In Dwinnell, the plaintiff brought a case against the benefits plan of her former employer, Federal Express Corporation, and its disability plan administrator, Aetna Life Insurance Company, after she was denied long term disability benefits. Following several years in litigation, the Court found that Aetna acted contrary to the law by failing to conduct a vocational review of the plaintiff’s claim.
In District Courts within the Second Circuit, disability plan administrators are required to conduct a two-step evaluation of disability claims. First, the plan must conduct a medical review. Once this first level of review is completed, the plan must conduct a second assessment which involves a vocational evaluation of the claim. In Dwinnell, Aetna did not conduct a vocational review and decided the case solely based on the medical evidence. In light of the incomplete review of the claim, District Judge Jeffrey A. Meyer ruled that Aetna’s review process failed to satisfy the standard set forth by the Second Circuit Court of Appeals. The case was remanded back to Aetna with an order to conduct a new review which must include a vocational assessment of the plaintiff’s claim.
After successfully arguing her position, the plaintiff in Dwinnell then filed a motion for attorney’s fees and costs. Judge Meyer granted the motion and found that Attorney Ivan Ramos’ fees of $375 per hour and Paralegal Jessica Smith’s rate of $100 per hour were reasonable. Based on the amount of time spent by Ramos Law working on this case, Judge Meyer ordered FedEx to pay Ramos Law $40,657.75 in Attorney’s fees and $400 in costs.

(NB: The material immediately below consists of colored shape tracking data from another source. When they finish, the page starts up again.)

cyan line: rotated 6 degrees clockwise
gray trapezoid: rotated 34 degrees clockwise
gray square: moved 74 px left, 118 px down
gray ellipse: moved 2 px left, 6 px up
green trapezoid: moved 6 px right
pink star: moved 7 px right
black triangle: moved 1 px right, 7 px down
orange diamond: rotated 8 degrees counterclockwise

It must be noted that under ERISA, a plaintiff need not have total success on the merits of his or her case in order to obtain attorney’s fees. In fact, the law states: “The court in its discretion may allow a reasonable attorney’s fee and costs of action to either party,” appropriate if the party seeking fees has had “some degree of success on the merits.” Therefore, attorney’s fees can be awarded when the plaintiff gets a second opportunity to have the cases reviewed but does not get his or her benefits reinstated.